Beikoststart: So gelingt der Einstieg + 4 praktische Helfer

Zwischen dem 5. und 7. Lebensmonat beginnt für viele Babys ein neuer Abschnitt: die Beikostzeit. Der Körper ist nun bereit, neben Milch auch feste Nahrung aufzunehmen. Im Fokus stehen dabei weniger die Nährstoffe – die gibt’s weiterhin über Muttermilch oder Pre – sondern das sensorische Entdecken von Geschmack, Konsistenz und Essen an sich.

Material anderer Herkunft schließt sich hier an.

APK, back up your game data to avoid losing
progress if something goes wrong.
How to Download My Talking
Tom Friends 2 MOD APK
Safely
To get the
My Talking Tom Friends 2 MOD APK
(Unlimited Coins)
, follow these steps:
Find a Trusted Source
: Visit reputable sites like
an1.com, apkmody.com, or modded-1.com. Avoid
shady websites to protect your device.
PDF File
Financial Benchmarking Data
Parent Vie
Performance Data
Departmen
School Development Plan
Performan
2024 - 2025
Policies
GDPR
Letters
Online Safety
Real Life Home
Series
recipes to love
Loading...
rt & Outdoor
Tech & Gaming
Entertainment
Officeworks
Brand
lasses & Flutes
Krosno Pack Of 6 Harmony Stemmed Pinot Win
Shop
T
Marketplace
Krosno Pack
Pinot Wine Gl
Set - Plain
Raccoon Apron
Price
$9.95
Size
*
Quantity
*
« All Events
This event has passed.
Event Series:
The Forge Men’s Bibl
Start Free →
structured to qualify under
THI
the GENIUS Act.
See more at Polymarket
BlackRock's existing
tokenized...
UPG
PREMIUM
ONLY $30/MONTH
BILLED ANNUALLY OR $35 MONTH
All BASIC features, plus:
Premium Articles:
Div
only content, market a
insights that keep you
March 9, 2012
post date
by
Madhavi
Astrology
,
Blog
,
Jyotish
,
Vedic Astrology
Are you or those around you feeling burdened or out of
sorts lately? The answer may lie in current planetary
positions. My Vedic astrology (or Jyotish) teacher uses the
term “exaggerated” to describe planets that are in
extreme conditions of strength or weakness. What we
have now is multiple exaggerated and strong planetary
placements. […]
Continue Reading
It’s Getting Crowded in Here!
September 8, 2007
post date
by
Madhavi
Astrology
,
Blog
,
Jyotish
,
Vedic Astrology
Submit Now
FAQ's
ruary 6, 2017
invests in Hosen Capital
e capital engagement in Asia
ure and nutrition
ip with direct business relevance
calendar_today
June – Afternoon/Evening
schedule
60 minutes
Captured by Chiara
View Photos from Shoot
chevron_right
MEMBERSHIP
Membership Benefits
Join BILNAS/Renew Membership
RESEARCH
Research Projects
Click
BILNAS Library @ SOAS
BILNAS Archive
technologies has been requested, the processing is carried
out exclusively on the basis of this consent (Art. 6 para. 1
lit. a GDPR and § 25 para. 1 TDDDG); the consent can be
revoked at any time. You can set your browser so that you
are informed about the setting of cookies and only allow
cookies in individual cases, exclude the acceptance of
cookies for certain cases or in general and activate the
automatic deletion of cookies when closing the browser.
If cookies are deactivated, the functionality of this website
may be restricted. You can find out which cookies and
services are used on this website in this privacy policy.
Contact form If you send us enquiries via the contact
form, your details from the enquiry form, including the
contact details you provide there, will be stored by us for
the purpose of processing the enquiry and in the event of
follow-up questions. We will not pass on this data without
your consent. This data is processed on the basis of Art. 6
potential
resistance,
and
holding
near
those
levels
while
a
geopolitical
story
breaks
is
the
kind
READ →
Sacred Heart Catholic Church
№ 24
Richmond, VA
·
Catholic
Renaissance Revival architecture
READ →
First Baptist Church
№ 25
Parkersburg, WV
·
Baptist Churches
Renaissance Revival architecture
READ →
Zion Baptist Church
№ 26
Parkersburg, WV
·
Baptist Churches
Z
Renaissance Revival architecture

Der Beikostfahrplan in Kürze

Start mit Gemüsebrei oder Fingerfood: Zum Beispiel mit Karotte, Pastinake oder Kürbis. Alternativ eignet sich auch Baby-led Weaning (BLW), bei dem das Baby selbständig weiche Stücke in die Hand nimmt. Langsames Einführen neuer Lebensmittel: Alle paar Tage ein neues Nahrungsmittel, um mögliche Unverträglichkeiten zu erkennen. Milch bleibt die Hauptnahrungsquelle: Im ersten Lebensjahr ist Milch weiterhin wichtig, feste Nahrung kommt Schritt für Schritt dazu. Wasser wird relevant: Spätestens mit regelmäßigem Essen sollte zu den Mahlzeiten auch Wasser angeboten werden.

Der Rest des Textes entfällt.